Don't me wrong, as a player I enjoy a good shopping expedition as much as the next PC. But I can't help but remember how entertaining it was playing in older campaigns where magic wasn't rare per se, just less ummm, commercial. I had a lot of fun trying to turn the tide in combat with a Decanter of Endless Water or an Eversmoking Bottle. In a sense, I think being able to purchase what you believe to be your optimal magic-item loadout cheats you out of some of the fun of playing.

Besides, magic ought to be a little cantakerous, tricky, and spiteful. Never exactly what you need but always what you cannot do without.
 

I really prefer to have the option of buying magic items. The system already has an inherent "lose 50% if you sell loot" factored in to provide an incentive to stay with found toys so there's not much reason to double ding me by making it even more of a pain.

If the plot has a reasonable time limit and character motivation, I'm willing to forgoe waiting commission items; life gets in the way sometimes. But after a while the characters will end up with downtime where they can. Rather, they *should* end up with enough time to expend on acquiring/commissioning items; some GMs don't seem to make that leap.
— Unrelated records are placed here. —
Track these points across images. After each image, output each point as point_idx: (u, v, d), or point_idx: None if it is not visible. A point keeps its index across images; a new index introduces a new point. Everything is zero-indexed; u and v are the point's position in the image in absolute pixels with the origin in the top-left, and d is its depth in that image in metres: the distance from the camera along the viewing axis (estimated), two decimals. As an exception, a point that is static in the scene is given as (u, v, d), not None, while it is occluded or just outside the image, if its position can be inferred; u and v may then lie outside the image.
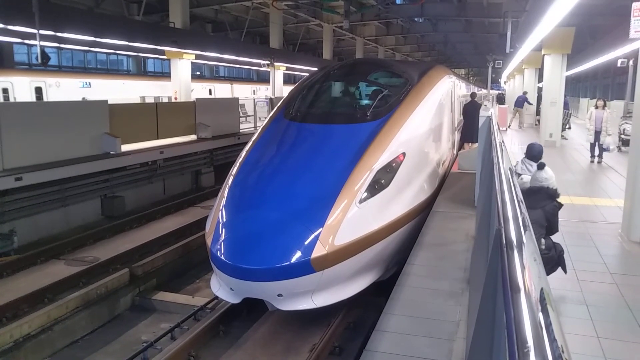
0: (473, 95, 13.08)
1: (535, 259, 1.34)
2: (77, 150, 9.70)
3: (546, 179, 4.49)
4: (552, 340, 0.85)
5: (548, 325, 0.90)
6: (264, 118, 12.25)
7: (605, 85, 34.89)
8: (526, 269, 1.17)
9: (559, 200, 4.44)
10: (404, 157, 5.79)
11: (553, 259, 4.25)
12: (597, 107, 11.40)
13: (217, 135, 14.00)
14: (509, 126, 19.36)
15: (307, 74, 9.25)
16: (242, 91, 28.62)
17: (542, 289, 1.11)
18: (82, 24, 11.67)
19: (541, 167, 4.61)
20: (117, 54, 24.23)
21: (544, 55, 14.79)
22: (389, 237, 5.35)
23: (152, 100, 18.80)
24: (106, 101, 10.87)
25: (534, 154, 5.28)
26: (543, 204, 4.31)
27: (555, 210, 4.36)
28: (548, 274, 4.27)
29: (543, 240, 4.22)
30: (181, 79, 15.77)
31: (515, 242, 1.36)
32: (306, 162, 5.64)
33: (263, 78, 35.02)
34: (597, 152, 11.22)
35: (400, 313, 3.89)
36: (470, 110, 12.02)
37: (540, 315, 0.94)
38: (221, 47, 17.68)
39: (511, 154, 9.68)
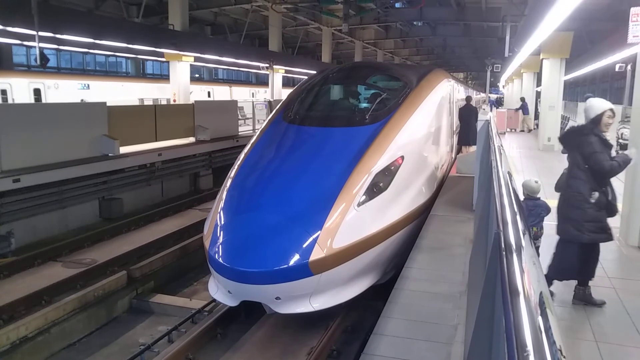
0: (468, 99, 13.22)
1: (534, 263, 1.34)
2: (75, 152, 9.67)
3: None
4: (552, 344, 0.85)
5: (547, 329, 0.90)
6: (263, 121, 12.26)
7: (603, 89, 34.96)
8: (525, 273, 1.16)
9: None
10: (403, 160, 5.79)
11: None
12: None
13: (215, 137, 13.99)
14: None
15: (306, 77, 9.26)
16: (241, 94, 28.62)
17: (541, 292, 1.11)
18: (81, 25, 11.67)
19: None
20: (116, 56, 24.24)
21: (542, 59, 14.84)
22: (387, 240, 5.35)
23: (150, 103, 18.80)
24: (105, 103, 10.86)
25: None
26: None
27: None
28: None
29: (596, 194, 3.95)
30: (180, 81, 15.77)
31: (514, 246, 1.36)
32: (305, 164, 5.64)
33: (262, 81, 35.04)
34: None
35: (399, 316, 3.88)
36: (465, 114, 12.11)
37: (540, 319, 0.94)
38: (220, 49, 17.70)
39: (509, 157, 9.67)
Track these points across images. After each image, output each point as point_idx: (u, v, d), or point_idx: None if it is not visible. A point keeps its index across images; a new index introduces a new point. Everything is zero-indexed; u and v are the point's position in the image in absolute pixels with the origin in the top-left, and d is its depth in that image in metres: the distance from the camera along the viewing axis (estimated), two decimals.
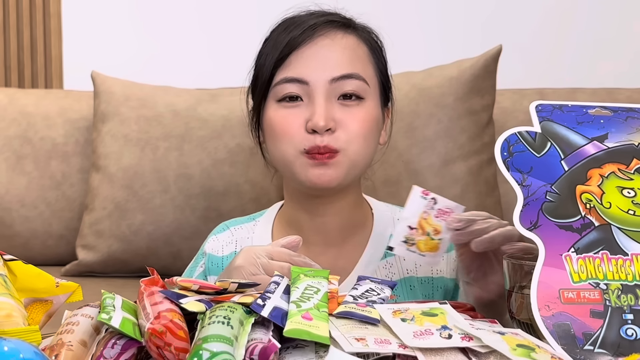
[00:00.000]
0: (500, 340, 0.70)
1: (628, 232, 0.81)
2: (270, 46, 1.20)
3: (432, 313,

Re-reading Feist's "Riftwar Saga" reminds me of good game pacing. The books read as if the action is wham-bam-boom! but if you actually notice the timelines, there are months and years of "downtime" that are handled in two or three pages. RPGs should be like that; a reasonable summation of downtime with the focus being on relevant actions.

But I diverge from the topic.

Yes, I do like to buy items. :)
 

I like it. More than that, what I really like is commissioning custom magic items/weapons. It adds another level of accomplishment to the game for me. Turning gold or a magic item(s) I wasn't going to use anyway into something I really want. Bam, I feel like I just achieved a goal, sweet.